2.2 Verlängerung der Monatsfrist
Rz. 4
Gemäß Abs. 3 Satz 1 konnte der Verteilungsausschluss nach § 42b Abs. 4 Nr. 4 bis zum 31.12.2016 von einem Monat auf 2 Monate verlängert werden. Damit sollte verhindert werden, dass das Erstscreening zu einer unsorgfältigen, nicht dem Kindeswohl entsprechenden "Schnellprüfung" wird oder die Begleitung und Übergabe an das zuständige Jugendamt durch ungeeignete Personen erfolgte (Kirchhoff, in: Luthe/Nellissen, jurisPK-SGB VIII, § 42d Rz. 12). Diese Gefahr besteht insbesondere während der ersten Monate nach Inkrafttreten der Neuregelungen.
Rz. 5
Aufgrund der längeren Ausschlussfrist muss in dieser Übergangsphase die Bestellung eines Vormunds oder Pflegers für den unbegleiteten Minderjährigen nach Ablauf eines Monats nach Beginn der vorläufigen Inobhutnahme durch das Jugendamt veranlasst werden (Abs. 3 Satz 2).

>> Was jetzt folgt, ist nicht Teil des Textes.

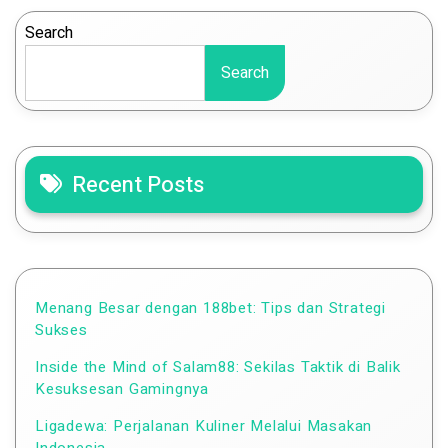
Search
Search
Recent Posts
Menang Besar dengan 188bet: Tips dan Strategi
Sukses
Inside the Mind of Salam88: Sekilas Taktik di Balik
Kesuksesan Gamingnya
Ligadewa: Perjalanan Kuliner Melalui Masakan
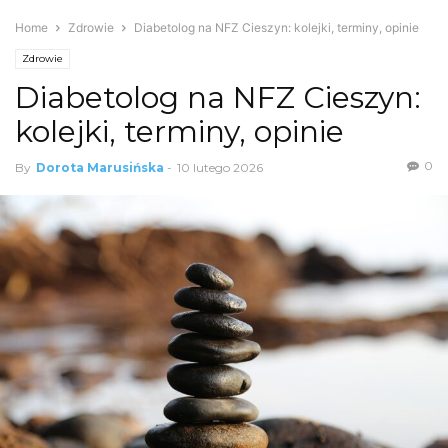
Home
Zdrowie
Diabetolog na NFZ Cieszyn: kolejki, terminy, opinie
Zdrowie
Diabetolog na NFZ Cieszyn:
kolejki, terminy, opinie
0
By
Dorota Marusińska
-
10 lutego 2026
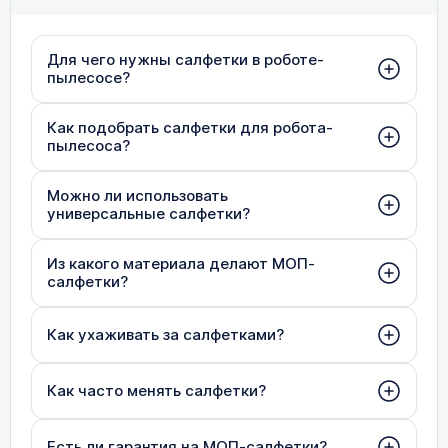
Для чего нужны салфетки в роботе-
пылесосе?
Как подобрать салфетки для робота-
пылесоса?
Можно ли использовать
универсальные салфетки?
Из какого материала делают МОП-
салфетки?
Как ухаживать за салфетками?
Как часто менять салфетки?
Есть ли гарантия на МОП-салфетки?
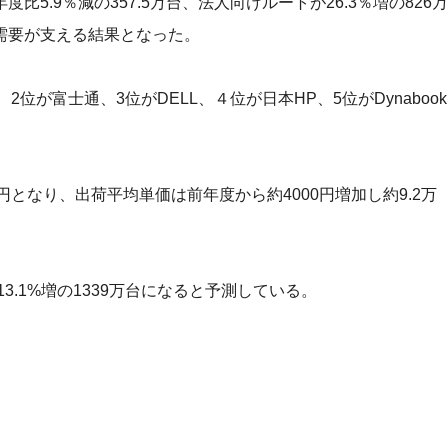
5.9％減の357.5万台、法人向けルートが26.3％増の826万
需要が支える結果となった。
位が富士通、3位がDELL、４位が日本HP、5位がDynabook
億円となり、出荷平均単価は前年度から約4000円増加し約9.2万
3.1%増の1339万台になると予測している。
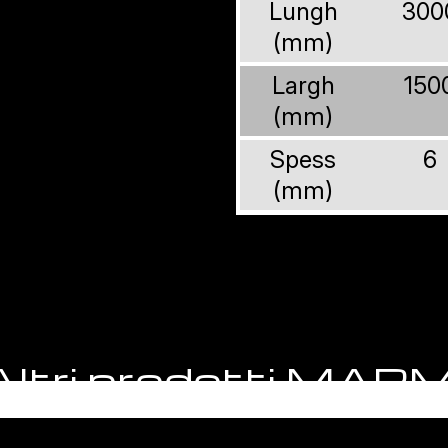
Lungh
300
(mm)
Largh
150
(mm)
Spess
6
(mm)
Altri prodotti MARM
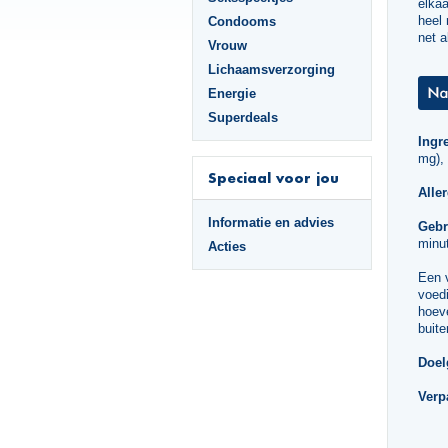
elkaa
heel 
Condooms
net a
Vrouw
Lichaamsverzorging
Energie
Superdeals
Ingr
mg),
Speciaal voor jou
Alle
Informatie en advies
Gebr
minut
Acties
Een 
voedi
hoeve
buite
Doel
Verp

Die Bestellung sollte bei den unbegleiteten Minderjährigen im Vergleich zu den mit Personensorge- oder Erziehungsberechtigten eingereisten Minderjährigen (vgl. dazu § 42 Abs. 3 Satz 4) nicht noch weiter aufgeschoben werden.
2.3 Kostenerstattung für Altfälle
Rz. 6
Bis zum 31.10.2015 sah § 89d Abs. 3 a. F. einen bundesweiten Belastungsausgleich zwischen allen Bundesländern vor. Das Bundesverwaltungsamt bestimmte den für die Erstattung zuständigen überörtlichen Träger. Nach Abs. 4 Satz 1 ist ab 1.8.2016 ist die Geltendmachung von Kostenerstattung für die vor dem 1.11.2015 (Inkrafttreten des Gesetzes zur Verbesserung der Unterbringung, Versorgung und Betreuung ausländischer Kinder und Jugendlicher – VerbaKJUVBG v. 28.10.2015, BGBl. I S. 1802) entstandenen Kosten gegenüber dem nach § 89d Abs. 3 erstattungspflichtigen Land ausgeschlossen. Gemäß Abs. 4 Satz 2 wurde für diese Altfälle auch die in § 113 SGB X normierte Verjährungsfrist für Kostenerstattungsansprüche auf ein Jahr verkürzt. Seit dem 1.7.2017 ist somit die Erstattung von Kosten, die bis zum 31.10.2015 angefallen sind, ausgeschlossen.
2.4 Kostenerstattung für Neufälle
Rz. 7
Abs. 5 regelt die Kostenerstattungsansprüche des örtlichen Trägers für Kosten, die nach Inkrafttreten des VerbaKJUVBG, also ab 1.10.2015, entstanden sind. Da für diesen Zeitraum das Verteilungsverfahren bereits gilt und eine gleichmäßige Kostenbelastung der Bundesländer gewährleistet, kommt nur noch die Kostenerstattung durch das "eigene" Land nach § 89d Abs. 1 in Betracht. Dies galt auch für Maßnahmen, die bereits vor dem 1.10.2015 begannen (Wiesner/Wapler/Steinbüchel, 6. Aufl. 2022, SGB VIII, § 42d Rz. 5).